Sometimes a small model will do the trick. And you don’t always need a GPU for it. There are reasons to run “utility” tasks directly on CPUs. Sometimes you simply can’t have one. Or you’d like to keep your data local. Or you just want to keep your architecture simple.
This is where ONNX Runtime GenAI comes in. It enables you to run models where you want: GPU if you have it, CPU if you don’t. All without changing a line of code. In this post, I’ll show how it all works, including hosting your model on Google Cloud Run. You can find all the sample code in the onnx-inference repository.

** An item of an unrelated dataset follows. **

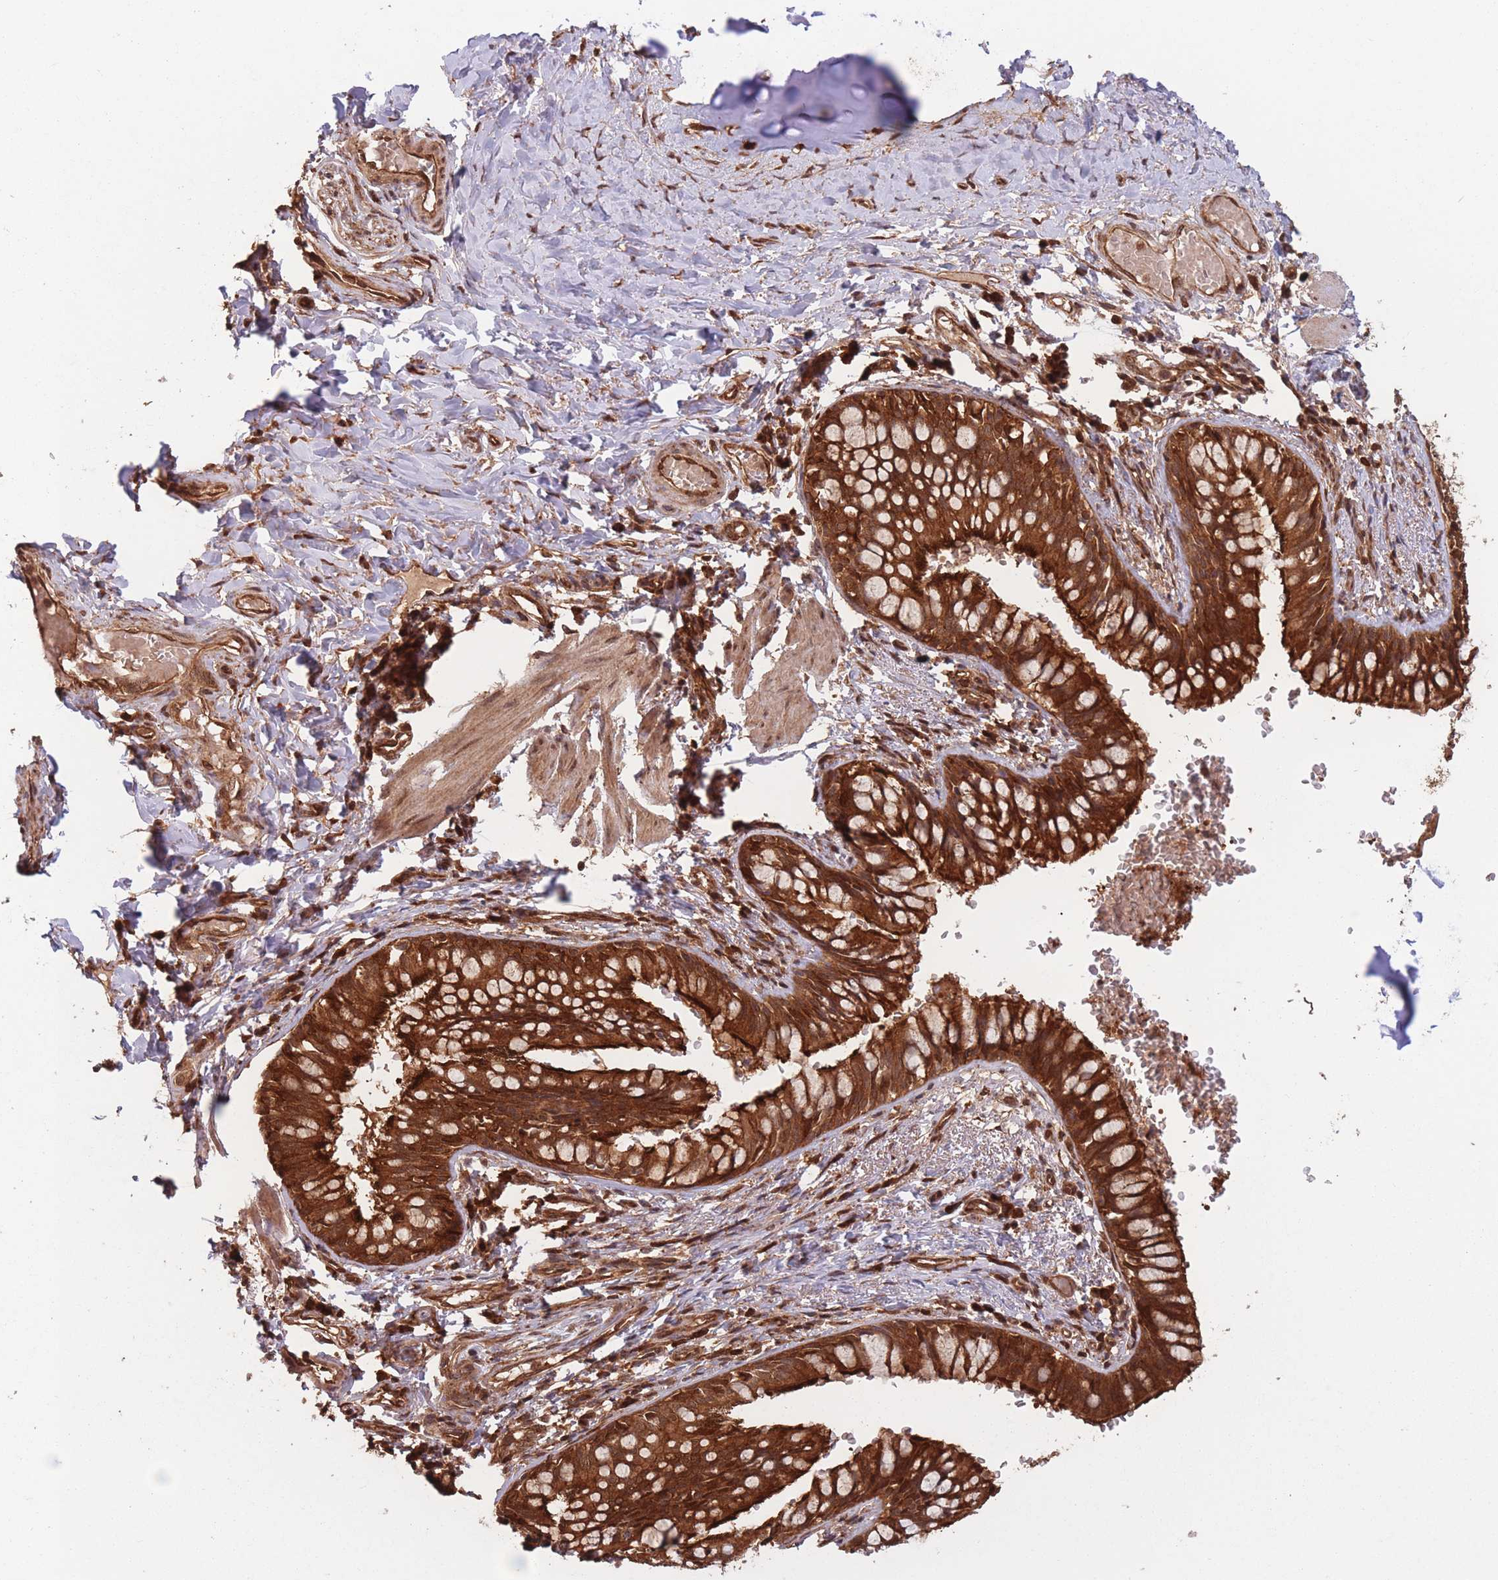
{"staining": {"intensity": "strong", "quantity": ">75%", "location": "cytoplasmic/membranous"}, "tissue": "bronchus", "cell_type": "Respiratory epithelial cells", "image_type": "normal", "snomed": [{"axis": "morphology", "description": "Normal tissue, NOS"}, {"axis": "topography", "description": "Cartilage tissue"}, {"axis": "topography", "description": "Bronchus"}], "caption": "Respiratory epithelial cells demonstrate high levels of strong cytoplasmic/membranous positivity in approximately >75% of cells in normal human bronchus.", "gene": "PODXL2", "patient": {"sex": "female", "age": 36}}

Where it started: portable ML models
It started back in September 2017. Industry leaders realized that the fragmentation of ML tooling was hurting everyone, so ONNX was launched as a shared standard. The pitch was simple: a “universal translator” for models. You can train in your preferred framework, export to a universal standard, and run the model efficiently on various hardware targets.
The industry didn’t waste time. By the end of that year, more companies were onboard, and in 2018, Microsoft open-sourced ONNX Runtime, the engine designed to actually run these models efficiently on any hardware. It graduated to a Linux Foundation AI project in 2019, cementing its place as an open standard.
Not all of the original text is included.